Во время похода с Ваней и Анатолием Макарычем мы тоже приобщились к сбору целебных трав и обнаружили следующее: никакого morkovnik’а здесь нет, зато есть курильский чай, саранка, грушанка, чабрец, бадан и саган-дайля. А что еще нужно?

Путем чая

Кабуки

По дороге в Токио наш попутчик Джош, молодой бармен из Лас-Вегаса, признался, что мечтает увидеть в столице "то, что можно увидеть только в Японии".

– Ну так пойдем с нами в театр кабуки, – предложила Алла.

Но Джош оставил это предложение без внимания.

– Не, вы не поняли. Меня интересуют такие чисто японские вещи. Традиционные. Говорят, тут есть такое кафе, где все официантки в лифчиках, а парни – в костюмах роботов. Или еще я читал, есть такое кафе, где всё про туалеты. Тема такая. Вместо стульев унитазы, миски и тарелки тоже в форме унитаза. Приносят тебе типа такой миниатюрный толчок, в нем говно плавает. Говорят: попробуй. Ты пробуешь, а это шоколадное мороженое. Классно, да? Всюду хочется успеть, все посмотреть…

Мне тоже хочется все посмотреть. За исключением разве что тех мест, куда тянет нашего попутчика. Ему налево, нам направо. "Всего посмотреть не получится, – осадила меня практичная Алла, – придется выбирать". Но у меня в арсенале – мудрость дзэн: "Выбор – это рабство. Выбирая, попадаешь в ловушку мира". Вот-вот. Хочу объять необъятное. Всюду успеть. Императорский дворец, парк Хибия, парк Уэно, витрины Гиндзы, рыбный рынок Цукидзи. Схема метро, издали похожая на изображение сакуры в традиционной японской живописи; на кольцевых и радиальных ветках распускаются бесчисленные бутоны станций на "с": Синагава, Симбаси, Сибуя, Синдзюку. Но сначала – кабуки.

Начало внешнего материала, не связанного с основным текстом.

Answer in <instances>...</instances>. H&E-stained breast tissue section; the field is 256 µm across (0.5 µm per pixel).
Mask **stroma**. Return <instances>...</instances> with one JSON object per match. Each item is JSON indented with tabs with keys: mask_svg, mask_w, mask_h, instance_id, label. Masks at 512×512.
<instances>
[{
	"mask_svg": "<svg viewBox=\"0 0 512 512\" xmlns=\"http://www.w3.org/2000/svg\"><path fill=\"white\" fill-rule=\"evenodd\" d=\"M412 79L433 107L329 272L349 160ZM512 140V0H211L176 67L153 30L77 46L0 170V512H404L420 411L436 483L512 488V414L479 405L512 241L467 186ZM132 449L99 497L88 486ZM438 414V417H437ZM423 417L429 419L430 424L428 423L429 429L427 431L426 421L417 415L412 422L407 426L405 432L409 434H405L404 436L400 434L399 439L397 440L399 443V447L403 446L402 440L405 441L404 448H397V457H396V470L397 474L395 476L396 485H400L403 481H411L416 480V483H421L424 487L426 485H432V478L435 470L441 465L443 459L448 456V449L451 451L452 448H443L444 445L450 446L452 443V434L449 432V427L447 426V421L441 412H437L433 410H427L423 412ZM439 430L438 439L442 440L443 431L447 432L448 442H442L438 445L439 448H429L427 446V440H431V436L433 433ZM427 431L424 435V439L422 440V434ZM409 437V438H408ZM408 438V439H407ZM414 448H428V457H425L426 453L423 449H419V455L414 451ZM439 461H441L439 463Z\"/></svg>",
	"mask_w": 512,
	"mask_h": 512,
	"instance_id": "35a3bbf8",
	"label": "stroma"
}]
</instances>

Кабукидза, главный театр Японии, их эквивалент Большого. Если вас устраивают места на галерке, билеты можно купить в день спектакля. Для этого необходимо занять очередь за несколько часов до открытия кассы. День выдался жаркий, и мы были уверены, что нам уготован один из тех малонавещаемых буддийских адов, о которых писал еще Акутагава. Ад театрала. Зуд в пояснице, затекающие конечности, пот в три ручья. Многочасовое стояние на солнцепеке. Но – нет. Ведь мы в Японии, а не в Америке или России. Здесь все по-другому. Завзятым театралам, толкущимся у кассы чуть ли не с самого утра, отводится место в тени, под навесом. Для удобства ждущих выносят скамейки с бархатной обшивкой, включают переносной вентилятор. Кунжутное печенье предлагают на пробу. Не очередь за билетами, а дом отдыха какой-то. Даже обидно: превратили вековую традицию в сущий фарс. Интересно, другие буддийские ады ("ад разбухающих волдырей", "ад стучащих зубов", "ад великих воплей" и так далее) тоже со всеми удобствами?

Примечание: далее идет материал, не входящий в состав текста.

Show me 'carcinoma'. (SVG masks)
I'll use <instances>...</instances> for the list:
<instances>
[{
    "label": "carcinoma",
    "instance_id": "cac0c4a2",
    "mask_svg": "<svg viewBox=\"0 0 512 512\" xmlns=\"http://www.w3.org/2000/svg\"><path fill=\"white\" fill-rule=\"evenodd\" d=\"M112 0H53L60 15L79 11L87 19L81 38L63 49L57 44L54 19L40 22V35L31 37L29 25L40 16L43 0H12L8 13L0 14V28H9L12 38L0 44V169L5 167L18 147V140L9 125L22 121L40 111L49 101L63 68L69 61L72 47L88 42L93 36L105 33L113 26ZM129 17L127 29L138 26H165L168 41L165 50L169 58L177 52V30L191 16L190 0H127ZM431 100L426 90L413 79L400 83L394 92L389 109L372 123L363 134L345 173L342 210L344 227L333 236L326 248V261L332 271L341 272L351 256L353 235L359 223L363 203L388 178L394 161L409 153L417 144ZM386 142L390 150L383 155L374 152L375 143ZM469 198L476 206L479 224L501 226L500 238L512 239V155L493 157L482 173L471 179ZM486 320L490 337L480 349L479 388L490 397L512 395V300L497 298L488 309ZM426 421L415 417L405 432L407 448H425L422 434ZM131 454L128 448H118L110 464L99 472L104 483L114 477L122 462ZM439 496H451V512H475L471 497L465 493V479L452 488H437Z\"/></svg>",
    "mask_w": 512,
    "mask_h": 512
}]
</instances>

Я очарован японским драматическим искусством с тех пор, как впервые услышал фальцетный звук бамбуковой флейты и совиное уханье хористов на сцене театра но. Каждые пару лет, когда знаменитая киотоская труппа "Касю-дзюку" привозит в Нью-Йорк очередную пьесу Дзэами Мотокиё или что-нибудь из "Повести о Гэндзи", я тяну свою долготерпеливую жену на спектакль. Алла слушает "японскую оперу", стиснув зубы, и по окончании берет с меня честное слово, что это был последний раз. Я обещаю, но в следующий раз как ни в чем не бывало покупаю билеты. "Как, опять театр но? Мы же договаривались!" Я отвожу глаза, бормочу что-то вроде "Но ты сама жаловалась, что мы редко ходим в театр".

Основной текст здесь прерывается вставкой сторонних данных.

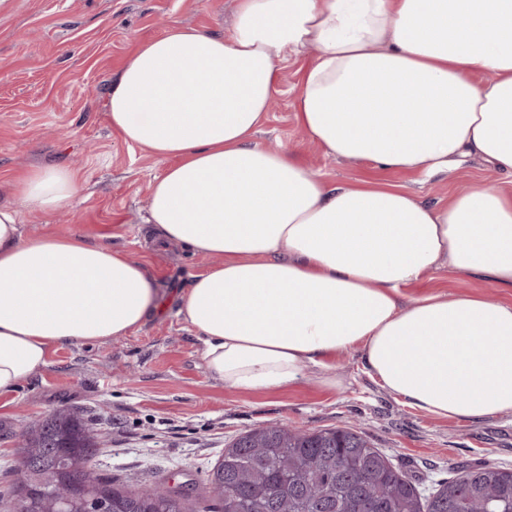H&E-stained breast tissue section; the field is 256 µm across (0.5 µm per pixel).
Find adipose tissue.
<instances>
[{
	"label": "adipose tissue",
	"instance_id": "adipose-tissue-1",
	"mask_svg": "<svg viewBox=\"0 0 512 512\" xmlns=\"http://www.w3.org/2000/svg\"><path fill=\"white\" fill-rule=\"evenodd\" d=\"M315 55L296 117L326 155L450 176L465 157L512 172V0H235L223 37L174 26L108 92L113 130L170 159L146 219L216 260L180 312L208 378L237 391L339 386L357 353L404 404L438 418L512 415V304L401 289L441 264L512 288V192L438 205L398 185H331L256 134L291 55ZM79 177L39 168L0 206V394L51 349L119 338L160 309L146 268L78 235L23 239L18 209L72 206Z\"/></svg>",
	"mask_w": 512,
	"mask_h": 512
}]
</instances>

– Знаешь, ты начинаешь напоминать мне мужа из анекдота про норковую шубу, – замечает Алла.

– Ладно, в театр но мы больше не пойдем, – уступаю я, – вместо этого пойдем на бунраку.

– Куда-куда?

– На бунраку. Кукольный спектакль.

– А там тоже все будут завывать, как привидения из ужастиков?

– Не знаю. Но, между прочим, великий Тикамацу Мондзаэмон, которого называют японским Шекспиром, изначально писал свои пьесы именно для кукол, – вворачиваю я для убедительности, хотя Тикамацу я не читал и, в любом случае, мои доводы на жену давно не действуют. Однако на сей раз она неожиданно соглашается.

После кукольного театра Алла, видимо, смирилась со своей участью и по пути из Осаки в Токио сама предложила сходить на кабуки – для полноты картины. Спору нет, кабуки доступнее, чем но, и зрелищнее, чем бунраку. На представлении в Кабукидза стоит побывать даже, если ты уже видел тот же спектакль в гастрольном варианте за пределами Японии. Ибо кабуки – это не только то, что происходит на сцене, но и участие аудитории. Дикие выкрики из зала, от которых у иностранца может сложиться впечатление, будто половина зрителей страдает синдромом Туретта. По счастью, я предварительно ознакомился с англоязычной брошюркой, где было специальное предупреждение для туристов: не обращайте внимания на вопли, это такая традиция.

Из-за непривычности изобразительных средств и актерского метода трагедия поначалу воспринимается как комедия, все кажется карикатурным. Но ко второму отделению даже мы, невежды, прониклисьдраматизмом. "Те шестнадцать лет, когда ты был здесь, промелькнули, как сон, как сон…" – произносит главный герой, оплакивая сына, которого сам же и обезглавил. Ни дать ни взять греческая трагедия. Но с японской проблематикой. "Путь воина – решительное принятие смерти". Самурайский кодекс чести, подминающий под себя все на свете, перемалывающий человеческие жизни не хуже, чем фатум. Кажется, это один из лейтмотивов японской классики от Ихары Сайкаку до Мори Огая. Так, в "Семействе Абэ" вассалы слезно выпрашивают у старого феодала разрешение совершить харакири после его смерти. Матери, жены и дети этих вассалов всецело поддерживают их стремление покончить с собой и сокрушаются, если даймё не дает разрешения (что свидетельствует о его неуважении к подданному). Такая традиция. Впрочем, поступки героев можно мотивировать чем угодно – честолюбием, долгом самурая или чистой случайностью ("вареной скумбрией" у того же Огая). Экзистенциальная подоплека от этого не меняется. Не меняется и эмоциональная окраска; она только усиливается, становится все более яркой, пока игра актера не дойдет до крайней точки напряжения. Это запал самурая перед сэппуку, смертника-камикадзе или члена якудза, который должен отрубить себе палец. Ослушание невозможно.